Name: FunAudioLLM/InspireMusic-1.5B-Long API
Brand: Featherless.ai
Price: 10.00 USD
Availability: InStock
Author: FunAudioLLM

InspireMusic-1.5B-Long Overview

InspireMusic-1.5B-Long is a 1.5 billion parameter model developed by FunAudioLLM, specifically engineered for advanced music, song, and audio generation. It leverages a unified framework that combines audio tokenization with an autoregressive transformer, built upon the Qwen2.5 backbone, and a super-resolution flow-matching model.

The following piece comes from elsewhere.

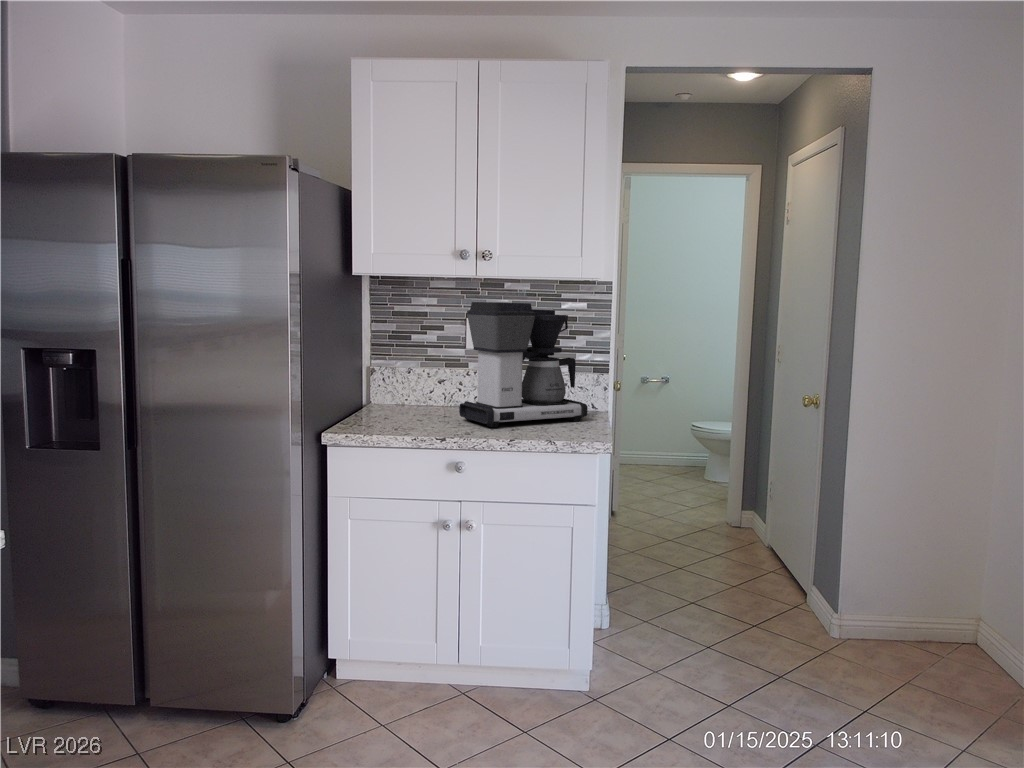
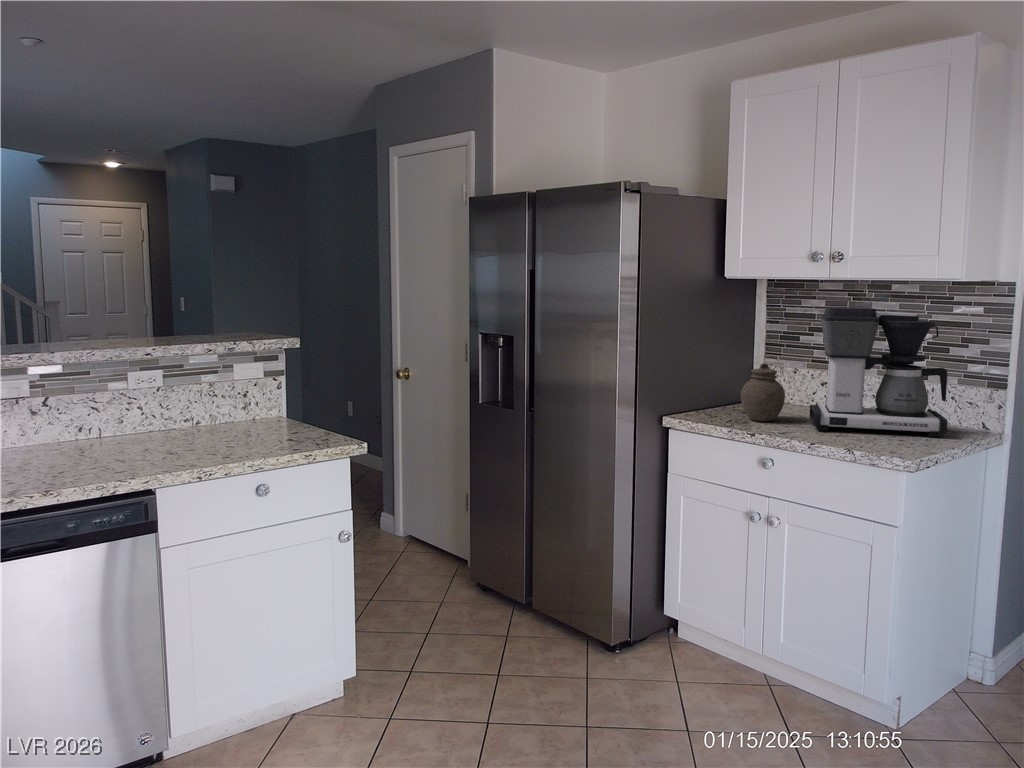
jar: none [397,364,443,426] -> present [741,364,785,421]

This architecture enables the creation of high-quality, long-form audio content, distinguishing it from models primarily focused on text or shorter audio segments.

Key Capabilities

Long-form Music Generation: Capable of generating coherent music pieces lasting several minutes.
High Audio Quality: Utilizes a super-resolution flow-matching model to enhance acoustic details and fidelity.
Unified Framework: Integrates audio tokenizers, an autoregressive transformer, and flow-matching for comprehensive audio generation.
Text-to-Music: Generates music from English text prompts.
Music Continuation: Extends existing audio prompts to create longer musical sequences.
Flexible Inference: Supports both a 'normal' mode with flow matching for higher quality and a 'fast' mode without for quicker generation, with varying GPU memory requirements (24GB for normal, 12GB for fast).

Good For

Developers and researchers focused on creating extended, high-fidelity musical compositions.
Applications requiring text-to-music synthesis or music continuation.
Experimenting with a unified framework for diverse audio generation tasks, including future support for song and general audio generation.